[Task input Boundary: Start]
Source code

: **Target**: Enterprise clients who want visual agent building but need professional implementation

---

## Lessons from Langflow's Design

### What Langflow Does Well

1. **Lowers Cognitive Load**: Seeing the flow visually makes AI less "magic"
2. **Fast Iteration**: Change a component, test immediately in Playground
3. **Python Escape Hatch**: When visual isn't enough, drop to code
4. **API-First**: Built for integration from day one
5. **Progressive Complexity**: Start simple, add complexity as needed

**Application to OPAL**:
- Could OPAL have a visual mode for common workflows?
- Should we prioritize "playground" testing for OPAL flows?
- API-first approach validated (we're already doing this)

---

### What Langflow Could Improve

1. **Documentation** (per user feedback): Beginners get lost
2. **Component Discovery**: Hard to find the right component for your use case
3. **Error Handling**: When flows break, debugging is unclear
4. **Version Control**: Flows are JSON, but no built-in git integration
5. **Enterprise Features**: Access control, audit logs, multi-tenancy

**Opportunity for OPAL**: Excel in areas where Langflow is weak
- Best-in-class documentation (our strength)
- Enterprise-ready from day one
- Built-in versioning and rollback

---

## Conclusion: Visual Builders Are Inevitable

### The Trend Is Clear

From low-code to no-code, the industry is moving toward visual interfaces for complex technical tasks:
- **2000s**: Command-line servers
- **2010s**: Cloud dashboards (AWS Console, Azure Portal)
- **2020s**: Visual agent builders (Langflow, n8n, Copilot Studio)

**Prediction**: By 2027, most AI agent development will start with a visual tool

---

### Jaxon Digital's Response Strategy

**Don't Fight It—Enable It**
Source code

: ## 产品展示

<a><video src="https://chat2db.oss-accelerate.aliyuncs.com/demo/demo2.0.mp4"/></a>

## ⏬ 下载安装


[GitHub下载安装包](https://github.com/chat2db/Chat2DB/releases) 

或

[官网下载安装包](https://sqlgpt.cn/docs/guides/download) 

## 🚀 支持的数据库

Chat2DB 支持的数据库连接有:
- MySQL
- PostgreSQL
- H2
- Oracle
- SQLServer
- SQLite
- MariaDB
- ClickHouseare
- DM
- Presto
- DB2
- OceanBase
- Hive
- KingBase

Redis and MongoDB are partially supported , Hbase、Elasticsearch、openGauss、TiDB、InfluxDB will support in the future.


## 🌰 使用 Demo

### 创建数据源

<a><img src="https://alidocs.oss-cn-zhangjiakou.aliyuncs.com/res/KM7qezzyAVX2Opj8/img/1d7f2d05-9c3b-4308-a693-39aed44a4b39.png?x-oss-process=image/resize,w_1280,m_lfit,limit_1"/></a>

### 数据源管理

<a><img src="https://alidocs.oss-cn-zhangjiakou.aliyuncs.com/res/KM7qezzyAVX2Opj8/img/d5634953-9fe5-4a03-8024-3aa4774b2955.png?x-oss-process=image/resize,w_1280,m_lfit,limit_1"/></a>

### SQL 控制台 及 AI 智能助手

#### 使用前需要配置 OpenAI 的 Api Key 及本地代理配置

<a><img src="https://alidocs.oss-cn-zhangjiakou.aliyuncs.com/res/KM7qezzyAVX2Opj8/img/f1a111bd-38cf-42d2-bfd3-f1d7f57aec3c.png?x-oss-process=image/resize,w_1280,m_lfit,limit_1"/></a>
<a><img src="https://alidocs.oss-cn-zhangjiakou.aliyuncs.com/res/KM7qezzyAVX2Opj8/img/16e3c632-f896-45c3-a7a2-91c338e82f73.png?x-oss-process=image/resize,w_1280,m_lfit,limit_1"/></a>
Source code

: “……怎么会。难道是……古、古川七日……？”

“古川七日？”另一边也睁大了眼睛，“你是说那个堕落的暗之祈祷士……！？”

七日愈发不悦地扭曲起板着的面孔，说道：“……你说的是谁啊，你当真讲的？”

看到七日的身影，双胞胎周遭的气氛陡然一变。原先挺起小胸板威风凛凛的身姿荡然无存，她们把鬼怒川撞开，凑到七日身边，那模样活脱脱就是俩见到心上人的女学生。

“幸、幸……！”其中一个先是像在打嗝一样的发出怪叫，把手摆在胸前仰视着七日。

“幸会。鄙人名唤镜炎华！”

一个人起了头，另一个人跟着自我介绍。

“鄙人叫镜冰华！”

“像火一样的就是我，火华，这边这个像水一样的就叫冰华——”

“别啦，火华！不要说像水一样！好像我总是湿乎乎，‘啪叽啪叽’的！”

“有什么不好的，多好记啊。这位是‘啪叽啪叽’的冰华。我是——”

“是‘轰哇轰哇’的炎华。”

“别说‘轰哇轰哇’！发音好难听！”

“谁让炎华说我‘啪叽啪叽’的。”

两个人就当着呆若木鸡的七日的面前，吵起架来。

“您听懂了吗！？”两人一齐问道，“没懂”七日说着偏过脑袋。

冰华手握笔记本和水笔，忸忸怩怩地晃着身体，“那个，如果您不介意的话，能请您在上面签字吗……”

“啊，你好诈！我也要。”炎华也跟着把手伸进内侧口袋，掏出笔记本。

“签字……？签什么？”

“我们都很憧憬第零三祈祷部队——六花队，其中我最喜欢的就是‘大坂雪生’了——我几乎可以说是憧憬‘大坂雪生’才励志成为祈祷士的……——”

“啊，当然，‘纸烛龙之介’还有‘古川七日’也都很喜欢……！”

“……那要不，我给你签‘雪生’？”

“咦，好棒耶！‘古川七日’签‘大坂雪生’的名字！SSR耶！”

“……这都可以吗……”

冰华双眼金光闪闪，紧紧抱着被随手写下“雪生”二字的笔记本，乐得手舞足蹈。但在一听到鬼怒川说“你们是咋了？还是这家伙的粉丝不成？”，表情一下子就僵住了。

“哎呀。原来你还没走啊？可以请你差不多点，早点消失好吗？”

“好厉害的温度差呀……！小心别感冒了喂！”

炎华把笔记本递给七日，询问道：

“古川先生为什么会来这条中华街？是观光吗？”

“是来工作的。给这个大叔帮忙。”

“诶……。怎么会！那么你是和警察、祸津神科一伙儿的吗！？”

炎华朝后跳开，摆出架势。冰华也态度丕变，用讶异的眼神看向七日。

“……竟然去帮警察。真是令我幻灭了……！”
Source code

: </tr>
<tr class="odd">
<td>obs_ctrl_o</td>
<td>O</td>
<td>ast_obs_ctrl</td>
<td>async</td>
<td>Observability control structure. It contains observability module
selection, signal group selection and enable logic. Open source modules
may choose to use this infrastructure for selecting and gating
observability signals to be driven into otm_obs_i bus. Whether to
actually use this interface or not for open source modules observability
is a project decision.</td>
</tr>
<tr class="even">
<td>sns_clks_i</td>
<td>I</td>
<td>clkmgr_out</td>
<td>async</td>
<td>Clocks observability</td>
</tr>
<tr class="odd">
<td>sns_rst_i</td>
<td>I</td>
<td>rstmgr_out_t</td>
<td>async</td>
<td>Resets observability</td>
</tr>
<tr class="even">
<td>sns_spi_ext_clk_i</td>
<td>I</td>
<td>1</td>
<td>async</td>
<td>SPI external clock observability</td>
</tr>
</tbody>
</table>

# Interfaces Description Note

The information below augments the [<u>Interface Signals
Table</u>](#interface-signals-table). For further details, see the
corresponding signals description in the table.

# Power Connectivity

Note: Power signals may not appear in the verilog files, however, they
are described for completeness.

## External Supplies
[Task input Boundary: End]
> [Task]
Output every entry shown above, exactly.

> [Task response]
Source code

: **Target**: Enterprise clients who want visual agent building but need professional implementation

---

## Lessons from Langflow's Design

### What Langflow Does Well

1. **Lowers Cognitive Load**: Seeing the flow visually makes AI less "magic"
2. **Fast Iteration**: Change a component, test immediately in Playground
3. **Python Escape Hatch**: When visual isn't enough, drop to code
4. **API-First**: Built for integration from day one
5. **Progressive Complexity**: Start simple, add complexity as needed

**Application to OPAL**:
- Could OPAL have a visual mode for common workflows?
- Should we prioritize "playground" testing for OPAL flows?
- API-first approach validated (we're already doing this)

---

### What Langflow Could Improve

1. **Documentation** (per user feedback): Beginners get lost
2. **Component Discovery**: Hard to find the right component for your use case
3. **Error Handling**: When flows break, debugging is unclear
4. **Version Control**: Flows are JSON, but no built-in git integration
5. **Enterprise Features**: Access control, audit logs, multi-tenancy

**Opportunity for OPAL**: Excel in areas where Langflow is weak
- Best-in-class documentation (our strength)
- Enterprise-ready from day one
- Built-in versioning and rollback

---

## Conclusion: Visual Builders Are Inevitable

### The Trend Is Clear

From low-code to no-code, the industry is moving toward visual interfaces for complex technical tasks:
- **2000s**: Command-line servers
- **2010s**: Cloud dashboards (AWS Console, Azure Portal)
- **2020s**: Visual agent builders (Langflow, n8n, Copilot Studio)

**Prediction**: By 2027, most AI agent development will start with a visual tool

---

### Jaxon Digital's Response Strategy

**Don't Fight It—Enable It**
Source code

: ## 产品展示

<a><video src="https://chat2db.oss-accelerate.aliyuncs.com/demo/demo2.0.mp4"/></a>

## ⏬ 下载安装


[GitHub下载安装包](https://github.com/chat2db/Chat2DB/releases) 

或

[官网下载安装包](https://sqlgpt.cn/docs/guides/download) 

## 🚀 支持的数据库

Chat2DB 支持的数据库连接有:
- MySQL
- PostgreSQL
- H2
- Oracle
- SQLServer
- SQLite
- MariaDB
- ClickHouseare
- DM
- Presto
- DB2
- OceanBase
- Hive
- KingBase

Redis and MongoDB are partially supported , Hbase、Elasticsearch、openGauss、TiDB、InfluxDB will support in the future.


## 🌰 使用 Demo

### 创建数据源

<a><img src="https://alidocs.oss-cn-zhangjiakou.aliyuncs.com/res/KM7qezzyAVX2Opj8/img/1d7f2d05-9c3b-4308-a693-39aed44a4b39.png?x-oss-process=image/resize,w_1280,m_lfit,limit_1"/></a>

### 数据源管理

<a><img src="https://alidocs.oss-cn-zhangjiakou.aliyuncs.com/res/KM7qezzyAVX2Opj8/img/d5634953-9fe5-4a03-8024-3aa4774b2955.png?x-oss-process=image/resize,w_1280,m_lfit,limit_1"/></a>

### SQL 控制台 及 AI 智能助手

#### 使用前需要配置 OpenAI 的 Api Key 及本地代理配置

<a><img src="https://alidocs.oss-cn-zhangjiakou.aliyuncs.com/res/KM7qezzyAVX2Opj8/img/f1a111bd-38cf-42d2-bfd3-f1d7f57aec3c.png?x-oss-process=image/resize,w_1280,m_lfit,limit_1"/></a>
<a><img src="https://alidocs.oss-cn-zhangjiakou.aliyuncs.com/res/KM7qezzyAVX2Opj8/img/16e3c632-f896-45c3-a7a2-91c338e82f73.png?x-oss-process=image/resize,w_1280,m_lfit,limit_1"/></a>
Source code

: “……怎么会。难道是……古、古川七日……？”

“古川七日？”另一边也睁大了眼睛，“你是说那个堕落的暗之祈祷士……！？”

七日愈发不悦地扭曲起板着的面孔，说道：“……你说的是谁啊，你当真讲的？”

看到七日的身影，双胞胎周遭的气氛陡然一变。原先挺起小胸板威风凛凛的身姿荡然无存，她们把鬼怒川撞开，凑到七日身边，那模样活脱脱就是俩见到心上人的女学生。

“幸、幸……！”其中一个先是像在打嗝一样的发出怪叫，把手摆在胸前仰视着七日。

“幸会。鄙人名唤镜炎华！”

一个人起了头，另一个人跟着自我介绍。

“鄙人叫镜冰华！”

“像火一样的就是我，火华，这边这个像水一样的就叫冰华——”

“别啦，火华！不要说像水一样！好像我总是湿乎乎，‘啪叽啪叽’的！”

“有什么不好的，多好记啊。这位是‘啪叽啪叽’的冰华。我是——”

“是‘轰哇轰哇’的炎华。”

“别说‘轰哇轰哇’！发音好难听！”

“谁让炎华说我‘啪叽啪叽’的。”

两个人就当着呆若木鸡的七日的面前，吵起架来。

“您听懂了吗！？”两人一齐问道，“没懂”七日说着偏过脑袋。

冰华手握笔记本和水笔，忸忸怩怩地晃着身体，“那个，如果您不介意的话，能请您在上面签字吗……”

“啊，你好诈！我也要。”炎华也跟着把手伸进内侧口袋，掏出笔记本。

“签字……？签什么？”

“我们都很憧憬第零三祈祷部队——六花队，其中我最喜欢的就是‘大坂雪生’了——我几乎可以说是憧憬‘大坂雪生’才励志成为祈祷士的……——”

“啊，当然，‘纸烛龙之介’还有‘古川七日’也都很喜欢……！”

“……那要不，我给你签‘雪生’？”

“咦，好棒耶！‘古川七日’签‘大坂雪生’的名字！SSR耶！”

“……这都可以吗……”

冰华双眼金光闪闪，紧紧抱着被随手写下“雪生”二字的笔记本，乐得手舞足蹈。但在一听到鬼怒川说“你们是咋了？还是这家伙的粉丝不成？”，表情一下子就僵住了。

“哎呀。原来你还没走啊？可以请你差不多点，早点消失好吗？”

“好厉害的温度差呀……！小心别感冒了喂！”

炎华把笔记本递给七日，询问道：

“古川先生为什么会来这条中华街？是观光吗？”

“是来工作的。给这个大叔帮忙。”

“诶……。怎么会！那么你是和警察、祸津神科一伙儿的吗！？”

炎华朝后跳开，摆出架势。冰华也态度丕变，用讶异的眼神看向七日。

“……竟然去帮警察。真是令我幻灭了……！”
Source code

: </tr>
<tr class="odd">
<td>obs_ctrl_o</td>
<td>O</td>
<td>ast_obs_ctrl</td>
<td>async</td>
<td>Observability control structure. It contains observability module
selection, signal group selection and enable logic. Open source modules
may choose to use this infrastructure for selecting and gating
observability signals to be driven into otm_obs_i bus. Whether to
actually use this interface or not for open source modules observability
is a project decision.</td>
</tr>
<tr class="even">
<td>sns_clks_i</td>
<td>I</td>
<td>clkmgr_out</td>
<td>async</td>
<td>Clocks observability</td>
</tr>
<tr class="odd">
<td>sns_rst_i</td>
<td>I</td>
<td>rstmgr_out_t</td>
<td>async</td>
<td>Resets observability</td>
</tr>
<tr class="even">
<td>sns_spi_ext_clk_i</td>
<td>I</td>
<td>1</td>
<td>async</td>
<td>SPI external clock observability</td>
</tr>
</tbody>
</table>

# Interfaces Description Note

The information below augments the [<u>Interface Signals
Table</u>](#interface-signals-table). For further details, see the
corresponding signals description in the table.

# Power Connectivity

Note: Power signals may not appear in the verilog files, however, they
are described for completeness.

## External Supplies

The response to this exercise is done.